Um Ibnima herum brannte alles. Sie konnte nicht erkennen, warum sich das Feuer so schnell ausbreitete. Das Feuer war in Feststimmung und sprach nicht zu ihr. Auch die hölzernen Höhlen der Menschen brannten. Die Menschen schriehen, warfen sich in Ibnima. Ibnima beachtete sie nicht. Denn nun sah sie durch den brennenden Wald oberhalb ihrer selbst etwas herankommen. Wie ein roter Wurm wälzte sich geschmolzenes Gestein den Hang hinab auf sie zu. Sie sah seine Glut, seine unaufhaltsame Kraft, alles einzuschmelzen, was in seinen Weg kam. Auch er hatte sie bemerkt, kroch auf einen Felsen zu um ihn mit seiner Hitze zu zersprengen. An ihrem Ufer verharrte er.
"Ich bin Feifric, Sohn des Fotgosar" Warf er ihr entgegen.
"Ich bin Ibnima" antwortete sie. Und beinahe schüchtern fügte sie hinzu: "Willst Du bei mir bleiben? Für immer?"

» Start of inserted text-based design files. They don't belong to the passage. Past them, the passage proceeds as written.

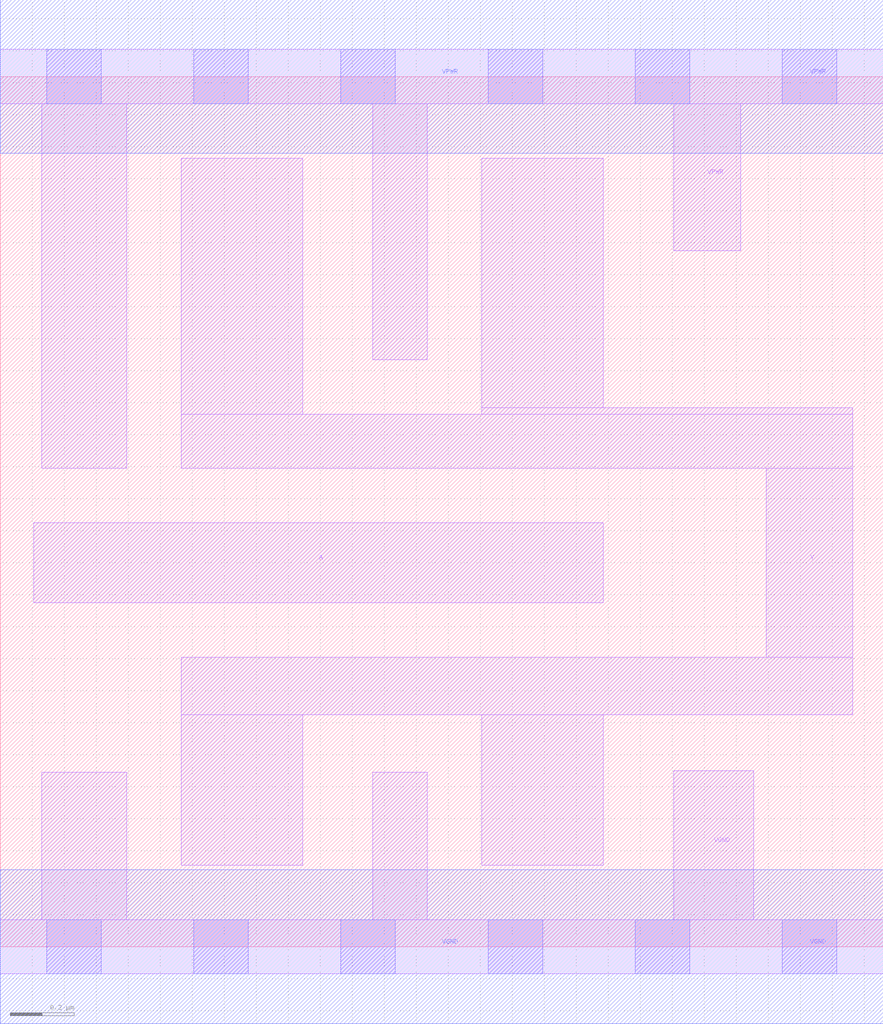
<source format=lef>
# Copyright 2020 The SkyWater PDK Authors
#
# Licensed under the Apache License, Version 2.0 (the "License");
# you may not use this file except in compliance with the License.
# You may obtain a copy of the License at
#
#     https://www.apache.org/licenses/LICENSE-2.0
#
# Unless required by applicable law or agreed to in writing, software
# distributed under the License is distributed on an "AS IS" BASIS,
# WITHOUT WARRANTIES OR CONDITIONS OF ANY KIND, either express or implied.
# See the License for the specific language governing permissions and
# limitations under the License.
#
# SPDX-License-Identifier: Apache-2.0

VERSION 5.7 ;
  NAMESCASESENSITIVE ON ;
  NOWIREEXTENSIONATPIN ON ;
  DIVIDERCHAR "/" ;
  BUSBITCHARS "[]" ;
UNITS
  DATABASE MICRONS 200 ;
END UNITS
PROPERTYDEFINITIONS
  MACRO maskLayoutSubType STRING ;
  MACRO prCellType STRING ;
  MACRO originalViewName STRING ;
END PROPERTYDEFINITIONS
MACRO sky130_fd_sc_hdll__inv_4
  CLASS CORE ;
  FOREIGN sky130_fd_sc_hdll__inv_4 ;
  ORIGIN  0.000000  0.000000 ;
  SIZE  2.760000 BY  2.720000 ;
  SYMMETRY X Y R90 ;
  SITE unithd ;
  PIN A
    ANTENNAGATEAREA  1.110000 ;
    DIRECTION INPUT ;
    USE SIGNAL ;
    PORT
      LAYER li1 ;
        RECT 0.105000 1.075000 1.885000 1.325000 ;
    END
  END A
  PIN VGND
    ANTENNADIFFAREA  0.737750 ;
    DIRECTION INOUT ;
    USE SIGNAL ;
    PORT
      LAYER li1 ;
        RECT 0.000000 -0.085000 2.760000 0.085000 ;
        RECT 0.130000  0.085000 0.395000 0.545000 ;
        RECT 1.165000  0.085000 1.335000 0.545000 ;
        RECT 2.105000  0.085000 2.355000 0.550000 ;
      LAYER mcon ;
        RECT 0.145000 -0.085000 0.315000 0.085000 ;
        RECT 0.605000 -0.085000 0.775000 0.085000 ;
        RECT 1.065000 -0.085000 1.235000 0.085000 ;
        RECT 1.525000 -0.085000 1.695000 0.085000 ;
        RECT 1.985000 -0.085000 2.155000 0.085000 ;
        RECT 2.445000 -0.085000 2.615000 0.085000 ;
      LAYER met1 ;
        RECT 0.000000 -0.240000 2.760000 0.240000 ;
    END
  END VGND
  PIN VPWR
    ANTENNADIFFAREA  1.075000 ;
    DIRECTION INOUT ;
    USE SIGNAL ;
    PORT
      LAYER li1 ;
        RECT 0.000000 2.635000 2.760000 2.805000 ;
        RECT 0.130000 1.495000 0.395000 2.635000 ;
        RECT 1.165000 1.835000 1.335000 2.635000 ;
        RECT 2.105000 2.175000 2.315000 2.635000 ;
      LAYER mcon ;
        RECT 0.145000 2.635000 0.315000 2.805000 ;
        RECT 0.605000 2.635000 0.775000 2.805000 ;
        RECT 1.065000 2.635000 1.235000 2.805000 ;
        RECT 1.525000 2.635000 1.695000 2.805000 ;
        RECT 1.985000 2.635000 2.155000 2.805000 ;
        RECT 2.445000 2.635000 2.615000 2.805000 ;
      LAYER met1 ;
        RECT 0.000000 2.480000 2.760000 2.960000 ;
    END
  END VPWR
  PIN Y
    ANTENNADIFFAREA  0.996000 ;
    DIRECTION OUTPUT ;
    USE SIGNAL ;
    PORT
      LAYER li1 ;
        RECT 0.565000 0.255000 0.945000 0.725000 ;
        RECT 0.565000 0.725000 2.665000 0.905000 ;
        RECT 0.565000 1.495000 2.665000 1.665000 ;
        RECT 0.565000 1.665000 0.945000 2.465000 ;
        RECT 1.505000 0.255000 1.885000 0.725000 ;
        RECT 1.505000 1.665000 2.665000 1.685000 ;
        RECT 1.505000 1.685000 1.885000 2.465000 ;
        RECT 2.395000 0.905000 2.665000 1.495000 ;
    END
  END Y
  PROPERTY maskLayoutSubType "abstract" ;
  PROPERTY prCellType "standard" ;
  PROPERTY originalViewName "layout" ;
END sky130_fd_sc_hdll__inv_4

</source>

Feifric besah sich die Umgebung, den brennenden Wald, die ausgelöschte Siedlung der Menschen. Er hörte die Schreie der letzten lebenden Menschen und deren mitgebrachter Tiere, roch den Geruch des Brandes. Drauf antwortete er:
"Für immer!" und warf sich in sie. Sie umspühlte seinen heissen Körper mit ihrem Wasser und wo sie aufeinander trafen entstanden neue Geister, entflohen sich in der Welt eine Gestalt zu suchen. Um sie herum wurde das Land neu geformt doch Ibnima und Feifric verwoben sich ineinander im Spiel der Elemente.
Ibnima lag ausgestreckt im Gestein und ließ sich von der Sonne bescheinen. Fotgosar hatte sich wieder schlafen gelegt. Der Wald war weg. Die Menschen waren weg. Manchmal sah sie ein paar Vögel. Sie war kleiner geworden. Angefüllt mit Asche. Einen guten Teil ihres früheren Körpers nahm nun Feifric ein. Er war kalt geworden. Kalt wie sie selbst. Doch sie war glücklich. Denn Feifric war bei ihr. Für immer.